When we trust the spirit in things and trust ourselves to evoke the emotional importance of those things, we reach into our uninhibited and joyful selves. We create writing that will, when it is finished, move readers. It will not be writing that hurries along a safe route, but writing that exposes the vulnerability of living life.
How do we get there? Shinto beliefs emphasize purification–and that is what we do as we delve more and more deeply into our experiences, trusting that the images and words we encountered in having them will lead us to discovery and insight. We purify our writing by trusting those images, by refusing to cover them up in generalities and summary.
As I think about joy and writing, I click around more of the links I’ve found in the Wikipedia entry for Shinto. I read about kotodama, “word spirit/soul.” I am delighted to learn this Shinto belief that mystical powers dwell in words and names and can magically affect objects and influence our environment, bodies, minds and souls.
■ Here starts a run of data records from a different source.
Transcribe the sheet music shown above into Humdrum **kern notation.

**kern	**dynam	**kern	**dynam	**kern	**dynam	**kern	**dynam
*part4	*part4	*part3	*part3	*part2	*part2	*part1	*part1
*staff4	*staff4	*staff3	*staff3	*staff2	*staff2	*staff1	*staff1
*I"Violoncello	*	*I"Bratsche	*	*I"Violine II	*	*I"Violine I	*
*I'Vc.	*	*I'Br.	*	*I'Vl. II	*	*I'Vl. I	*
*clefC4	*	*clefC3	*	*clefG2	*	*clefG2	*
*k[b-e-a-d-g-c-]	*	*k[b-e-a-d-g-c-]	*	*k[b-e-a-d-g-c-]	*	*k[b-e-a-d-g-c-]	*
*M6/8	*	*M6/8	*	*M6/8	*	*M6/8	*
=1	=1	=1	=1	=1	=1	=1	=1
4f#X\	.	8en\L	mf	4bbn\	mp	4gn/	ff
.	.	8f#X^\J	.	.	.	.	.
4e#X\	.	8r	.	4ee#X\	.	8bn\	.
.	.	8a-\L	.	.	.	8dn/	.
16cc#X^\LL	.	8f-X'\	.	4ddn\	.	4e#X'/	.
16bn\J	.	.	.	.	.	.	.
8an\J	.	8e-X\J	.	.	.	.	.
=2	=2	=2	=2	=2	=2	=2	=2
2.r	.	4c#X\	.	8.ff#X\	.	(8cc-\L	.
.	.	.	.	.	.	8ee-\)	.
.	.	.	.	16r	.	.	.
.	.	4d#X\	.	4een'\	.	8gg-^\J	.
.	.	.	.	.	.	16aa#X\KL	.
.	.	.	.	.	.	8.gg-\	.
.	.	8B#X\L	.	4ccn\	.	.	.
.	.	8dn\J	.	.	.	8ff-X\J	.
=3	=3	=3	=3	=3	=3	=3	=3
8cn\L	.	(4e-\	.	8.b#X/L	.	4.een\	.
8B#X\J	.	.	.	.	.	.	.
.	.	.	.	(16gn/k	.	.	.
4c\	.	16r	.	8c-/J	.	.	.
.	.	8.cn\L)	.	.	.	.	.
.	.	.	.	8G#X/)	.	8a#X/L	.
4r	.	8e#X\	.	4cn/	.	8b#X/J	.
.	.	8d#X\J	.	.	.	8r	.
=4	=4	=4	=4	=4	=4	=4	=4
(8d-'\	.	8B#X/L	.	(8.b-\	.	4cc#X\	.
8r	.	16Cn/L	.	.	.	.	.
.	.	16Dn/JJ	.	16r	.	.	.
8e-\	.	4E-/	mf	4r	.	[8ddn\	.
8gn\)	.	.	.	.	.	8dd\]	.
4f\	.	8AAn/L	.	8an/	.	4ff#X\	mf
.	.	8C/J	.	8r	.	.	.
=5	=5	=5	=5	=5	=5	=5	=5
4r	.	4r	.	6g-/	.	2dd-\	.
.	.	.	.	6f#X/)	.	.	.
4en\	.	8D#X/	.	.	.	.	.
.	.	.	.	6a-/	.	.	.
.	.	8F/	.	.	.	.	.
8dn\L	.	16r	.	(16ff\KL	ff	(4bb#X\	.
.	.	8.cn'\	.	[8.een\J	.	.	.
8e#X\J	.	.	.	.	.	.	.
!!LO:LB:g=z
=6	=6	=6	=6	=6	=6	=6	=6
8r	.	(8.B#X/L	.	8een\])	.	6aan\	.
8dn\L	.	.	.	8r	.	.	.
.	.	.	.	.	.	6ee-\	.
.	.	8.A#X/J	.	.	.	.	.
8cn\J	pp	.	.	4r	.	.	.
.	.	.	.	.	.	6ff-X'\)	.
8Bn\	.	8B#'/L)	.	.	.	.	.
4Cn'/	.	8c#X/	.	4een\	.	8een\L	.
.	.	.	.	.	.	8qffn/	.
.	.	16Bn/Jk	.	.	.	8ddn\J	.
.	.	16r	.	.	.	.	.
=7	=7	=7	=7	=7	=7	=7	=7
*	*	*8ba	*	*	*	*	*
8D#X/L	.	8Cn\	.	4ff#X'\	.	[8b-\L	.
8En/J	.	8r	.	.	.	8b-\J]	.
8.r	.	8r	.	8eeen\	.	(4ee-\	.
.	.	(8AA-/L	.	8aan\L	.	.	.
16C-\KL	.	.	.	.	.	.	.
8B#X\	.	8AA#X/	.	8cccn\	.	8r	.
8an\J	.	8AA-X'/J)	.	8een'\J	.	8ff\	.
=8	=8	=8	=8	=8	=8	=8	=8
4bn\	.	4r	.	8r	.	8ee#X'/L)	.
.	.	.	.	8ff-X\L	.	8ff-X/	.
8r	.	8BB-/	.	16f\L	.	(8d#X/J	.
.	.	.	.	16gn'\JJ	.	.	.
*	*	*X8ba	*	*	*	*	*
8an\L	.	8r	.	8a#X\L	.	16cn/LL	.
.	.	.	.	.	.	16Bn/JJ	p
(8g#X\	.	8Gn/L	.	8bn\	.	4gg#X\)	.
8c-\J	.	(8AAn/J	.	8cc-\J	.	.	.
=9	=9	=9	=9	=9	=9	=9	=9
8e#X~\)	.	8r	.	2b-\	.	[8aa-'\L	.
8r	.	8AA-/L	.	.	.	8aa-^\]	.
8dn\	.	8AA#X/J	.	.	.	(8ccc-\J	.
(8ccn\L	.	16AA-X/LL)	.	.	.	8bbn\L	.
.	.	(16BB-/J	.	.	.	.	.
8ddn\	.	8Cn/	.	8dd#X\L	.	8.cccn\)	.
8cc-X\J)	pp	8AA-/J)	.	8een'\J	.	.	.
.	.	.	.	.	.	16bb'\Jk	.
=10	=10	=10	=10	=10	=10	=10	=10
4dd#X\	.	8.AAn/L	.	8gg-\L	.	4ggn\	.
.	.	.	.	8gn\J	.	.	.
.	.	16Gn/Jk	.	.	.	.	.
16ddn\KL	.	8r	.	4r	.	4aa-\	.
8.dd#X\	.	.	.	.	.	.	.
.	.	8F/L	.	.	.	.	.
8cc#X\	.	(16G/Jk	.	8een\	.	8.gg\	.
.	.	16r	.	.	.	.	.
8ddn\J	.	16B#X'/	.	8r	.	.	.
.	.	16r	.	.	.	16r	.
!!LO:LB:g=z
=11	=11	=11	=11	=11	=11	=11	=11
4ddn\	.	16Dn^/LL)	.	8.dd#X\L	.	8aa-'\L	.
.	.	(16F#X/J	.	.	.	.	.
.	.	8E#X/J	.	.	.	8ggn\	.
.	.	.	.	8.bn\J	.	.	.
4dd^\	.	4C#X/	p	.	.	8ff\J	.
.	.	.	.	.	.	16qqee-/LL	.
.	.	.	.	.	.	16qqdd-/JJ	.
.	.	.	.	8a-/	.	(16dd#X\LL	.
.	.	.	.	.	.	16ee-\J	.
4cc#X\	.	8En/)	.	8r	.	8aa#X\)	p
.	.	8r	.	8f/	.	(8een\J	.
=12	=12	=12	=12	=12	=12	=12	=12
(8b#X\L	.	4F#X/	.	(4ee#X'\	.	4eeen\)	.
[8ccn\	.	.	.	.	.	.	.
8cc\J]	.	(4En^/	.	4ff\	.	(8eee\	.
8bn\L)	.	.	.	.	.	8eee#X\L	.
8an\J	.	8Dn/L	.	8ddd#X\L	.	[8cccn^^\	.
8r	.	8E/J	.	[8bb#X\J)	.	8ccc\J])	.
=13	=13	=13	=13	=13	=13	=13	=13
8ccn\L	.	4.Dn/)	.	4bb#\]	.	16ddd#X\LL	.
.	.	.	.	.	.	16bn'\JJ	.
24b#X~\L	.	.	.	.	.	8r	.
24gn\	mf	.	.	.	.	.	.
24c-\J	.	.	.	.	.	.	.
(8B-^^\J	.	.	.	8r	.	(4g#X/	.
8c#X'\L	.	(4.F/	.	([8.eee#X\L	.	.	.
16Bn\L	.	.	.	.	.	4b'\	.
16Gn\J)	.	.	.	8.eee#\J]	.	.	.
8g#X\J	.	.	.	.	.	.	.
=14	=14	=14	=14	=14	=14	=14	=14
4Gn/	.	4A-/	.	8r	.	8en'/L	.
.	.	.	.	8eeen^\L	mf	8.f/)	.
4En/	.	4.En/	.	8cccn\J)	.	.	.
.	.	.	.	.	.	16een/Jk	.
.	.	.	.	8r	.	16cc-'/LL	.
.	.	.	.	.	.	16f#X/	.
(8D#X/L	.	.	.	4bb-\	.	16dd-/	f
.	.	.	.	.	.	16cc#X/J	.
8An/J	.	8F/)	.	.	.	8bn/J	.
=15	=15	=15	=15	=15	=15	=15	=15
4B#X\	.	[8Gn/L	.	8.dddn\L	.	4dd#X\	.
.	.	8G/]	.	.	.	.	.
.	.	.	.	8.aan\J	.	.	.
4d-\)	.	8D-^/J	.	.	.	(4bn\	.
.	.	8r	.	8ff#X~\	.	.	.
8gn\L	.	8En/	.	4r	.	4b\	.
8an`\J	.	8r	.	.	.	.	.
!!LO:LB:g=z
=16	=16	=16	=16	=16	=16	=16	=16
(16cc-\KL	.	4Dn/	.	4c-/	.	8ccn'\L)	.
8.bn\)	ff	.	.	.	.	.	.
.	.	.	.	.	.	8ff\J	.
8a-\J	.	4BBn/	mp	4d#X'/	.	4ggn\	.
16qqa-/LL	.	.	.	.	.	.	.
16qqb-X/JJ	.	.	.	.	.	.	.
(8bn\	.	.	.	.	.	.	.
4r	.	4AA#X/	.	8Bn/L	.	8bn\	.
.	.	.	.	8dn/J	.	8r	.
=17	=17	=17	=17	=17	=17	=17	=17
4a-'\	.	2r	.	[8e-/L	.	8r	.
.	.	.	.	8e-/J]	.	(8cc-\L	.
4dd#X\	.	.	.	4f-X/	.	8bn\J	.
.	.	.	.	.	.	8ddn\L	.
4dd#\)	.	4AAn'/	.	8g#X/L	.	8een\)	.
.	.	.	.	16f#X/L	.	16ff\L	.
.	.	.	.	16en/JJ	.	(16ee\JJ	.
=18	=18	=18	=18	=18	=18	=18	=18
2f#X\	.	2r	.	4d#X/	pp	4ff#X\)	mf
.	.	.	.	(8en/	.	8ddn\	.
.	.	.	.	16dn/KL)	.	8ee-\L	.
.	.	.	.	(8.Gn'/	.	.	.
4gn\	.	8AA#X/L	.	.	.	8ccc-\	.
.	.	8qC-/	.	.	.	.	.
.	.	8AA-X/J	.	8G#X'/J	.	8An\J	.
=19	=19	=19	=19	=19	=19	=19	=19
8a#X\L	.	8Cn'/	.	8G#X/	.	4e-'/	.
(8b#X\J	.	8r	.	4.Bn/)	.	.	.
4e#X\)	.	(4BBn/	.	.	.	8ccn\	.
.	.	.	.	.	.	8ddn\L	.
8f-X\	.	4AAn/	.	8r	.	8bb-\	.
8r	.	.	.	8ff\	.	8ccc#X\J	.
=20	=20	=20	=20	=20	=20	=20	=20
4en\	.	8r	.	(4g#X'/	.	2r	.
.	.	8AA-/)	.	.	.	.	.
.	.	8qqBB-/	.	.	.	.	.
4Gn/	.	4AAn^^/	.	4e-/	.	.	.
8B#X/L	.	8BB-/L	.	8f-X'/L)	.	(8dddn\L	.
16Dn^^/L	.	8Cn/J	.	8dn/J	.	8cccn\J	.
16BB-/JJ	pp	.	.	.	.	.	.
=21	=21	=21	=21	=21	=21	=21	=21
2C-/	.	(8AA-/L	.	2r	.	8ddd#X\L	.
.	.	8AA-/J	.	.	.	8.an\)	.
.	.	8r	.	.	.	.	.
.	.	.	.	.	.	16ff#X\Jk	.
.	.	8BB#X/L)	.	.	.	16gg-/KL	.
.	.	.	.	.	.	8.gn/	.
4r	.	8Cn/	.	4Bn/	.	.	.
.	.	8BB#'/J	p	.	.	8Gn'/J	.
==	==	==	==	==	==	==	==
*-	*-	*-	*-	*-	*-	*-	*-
Kotodama no sagiwau kuni is a classical name for Japan, the entry reveals and then translates as “the land where the mysterious workings of language bring bliss.” The phrase originated in the Man’y?sh?, the oldest collection of Japanese poetry. And so it seems clear that armed with a belief in the magical power of words to alter our existence and with our powers of observation, we will have success and good luck in our writing.
Then after we invent our writing, we reach back into what we learned in school about spelling, punctuation, and, if we were lucky, craft. We will have the best luck in writing if we apply the rules we’ve learned after we invent our material. We must allow the mad scientist time and room. Then we can look into what she has conjured, what she invoked from the gods and goddesses of all living and inanimate things. Ultimately, we will meld our invention with the most elegant package we can find for transmission of our perception to others. We’ll find ourselves in a state of grace, or love, because no matter what we are writing about, no matter whether it is from joy or from pain, the mysterious workings of our language will elevate us to a state in which our words honor what is larger than ourselves and accept all of life.
This week, when Toby enters his first grade classroom, he’ll bring the two storybooks he purchased with his mom in a bookstore near the hotel we stayed in. If I were at the Kiyomizudera temple today, I would write my prayer for him on a piece of paper and tie it up on a tree with prayers from many others visiting there. I would throw coins into the offertory chest, ring the bell, clap my hands, then press them together to pray as I saw some people doing: May my grandson suffer no ill fortune because of zestfully drinking from all three waters. Instead, while having good luck in school, may he always treasure his instinctual love of primary observation: “Arthur and I walked on the rocks and were careful not to fall into the carp water.” “There were a lot of cicadas here making lots of noise.” “This is me when I am just catching noodles.”
May my grandson use his memories of waters, carp, stones, cicadas and a new friend along with all of his experience to construct a world uniquely crafted from direct sense and sensation.
May he, and all of us, find our place where a mist, like a belt of white clouds, hangs over a beautiful waterfall at the foot of a mountain, a place where we continue to create.